As I discussed last week, I wanted to make the benchmark more modular so I could only test the CPU or GPU as needed, or both. I settled on radio buttons. This gives me three states to work on, CPU, GPU, or Both. I did some test scripts to see if I could capture the states, and sure enough, it worked great.
Then I translated it to the full script with 8 tests, 6 CPU, 2 GPU. The first script launches a UI allowing me to choose any of the three options, CPU, GPU, or Both. Clicking the start button would launch the “master” script. This has “If-Then” statements around each test. If the correct state was chosen, it would run that test. And it didn’t work. No matter what radio button was checked, it would alway run the same set of tests. I double and triple check the logic. Everything is correct. I go back to my test scripts, and they work fine. I comb through these scripts line by line for two days, rewriting them over and over, plugging bits into the test script where things appear to work on a small scale.

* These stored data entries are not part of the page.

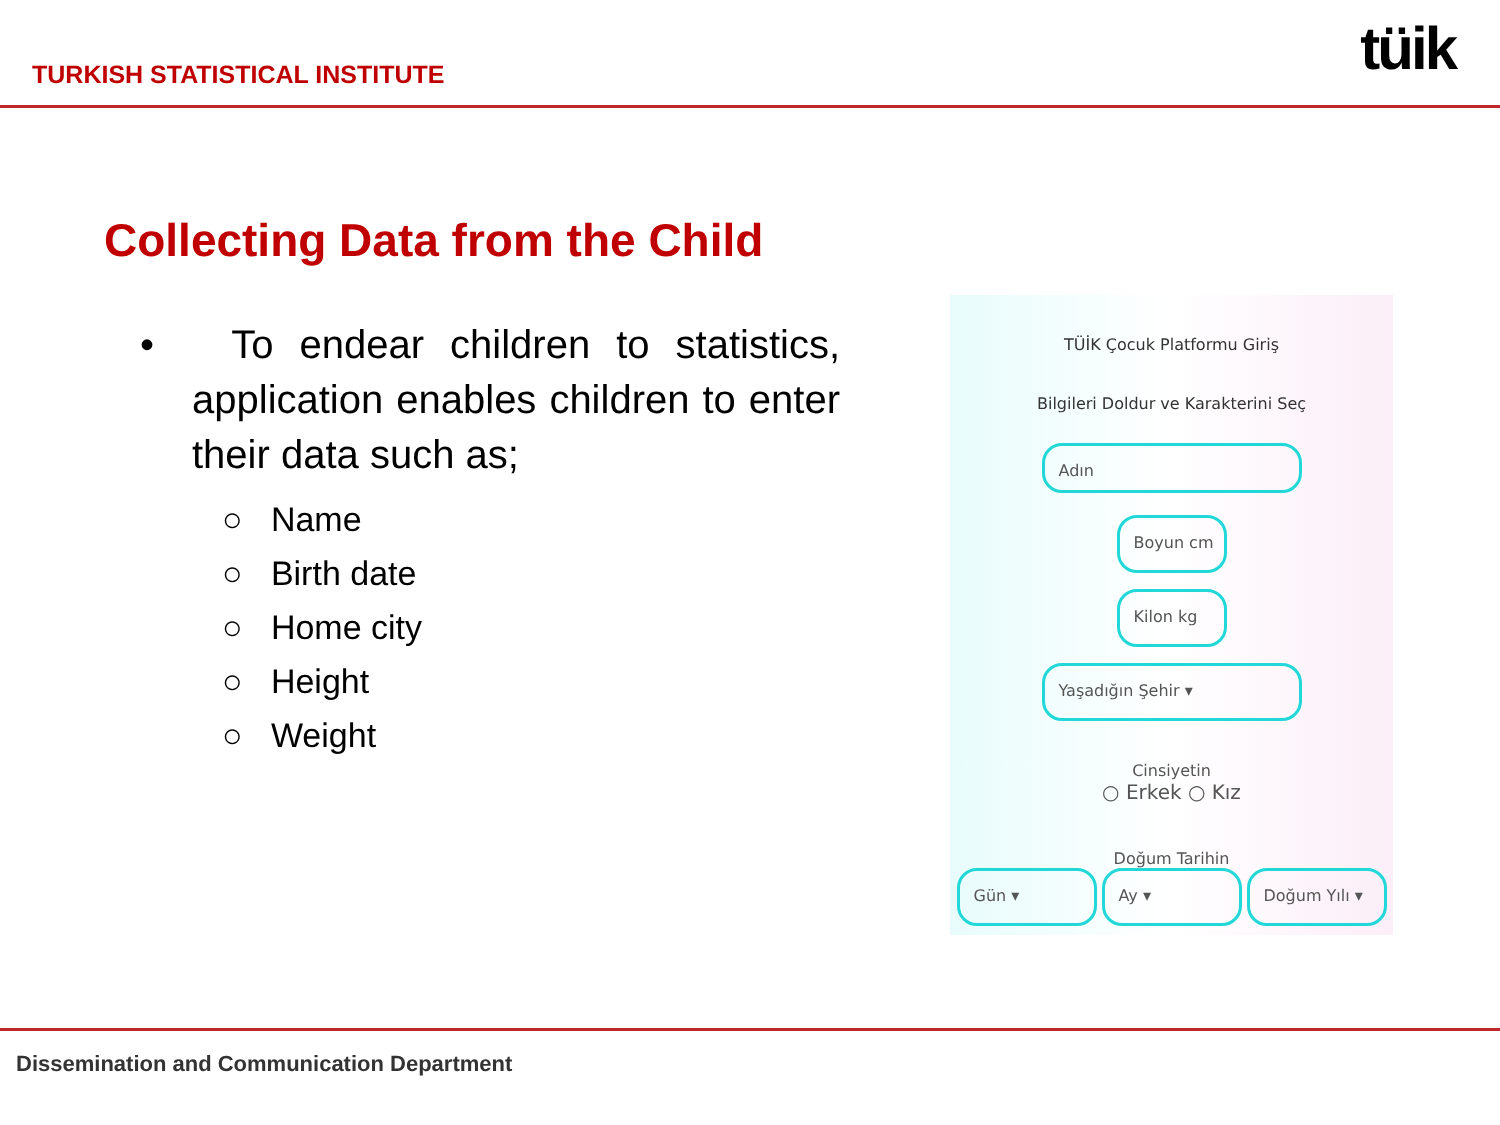TURKISH STATISTICAL INSTITUTE
tüik
Collecting Data from the Child
• To endear children to statistics, application enables children to enter their data such as;
○ Name
○ Birth date
○ Home city
○ Height
○ Weight
TÜİK Çocuk Platformu Giriş
Bilgileri Doldur ve Karakterini Seç
Adın
Boyun cm
Kilon kg
Yaşadığın Şehir ▾
Cinsiyetin
○ Erkek ○ Kız
Doğum Tarihin
Gün ▾ Ay ▾ Doğum Yılı ▾
Dissemination and Communication Department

I decided to take a break, get some fresh air, and even take a second shower that day. When I came back, I read through the script one more time, and I saw it. “On Rdo_1 changed stat do” This looks right except I needed to be referencing a changed state, not stat. All that work, all that stress, just because I left off an E. At least now it's working. Or, at least the logic behind choosing which tests to run is working.
All the individual tests are running correctly, and reporting results to a text document just fine, except for one. The always problematic Viewport FPS test. Because of the issues I noted last week, I have kept it as the last test to be run. All the other tests run, but then when it gets to that test, nothing happens. If I run that script by itself, it works just fine. It plays the 1000 frame animation and reports back the FPS. However, when that script is called from another script, nothing happens.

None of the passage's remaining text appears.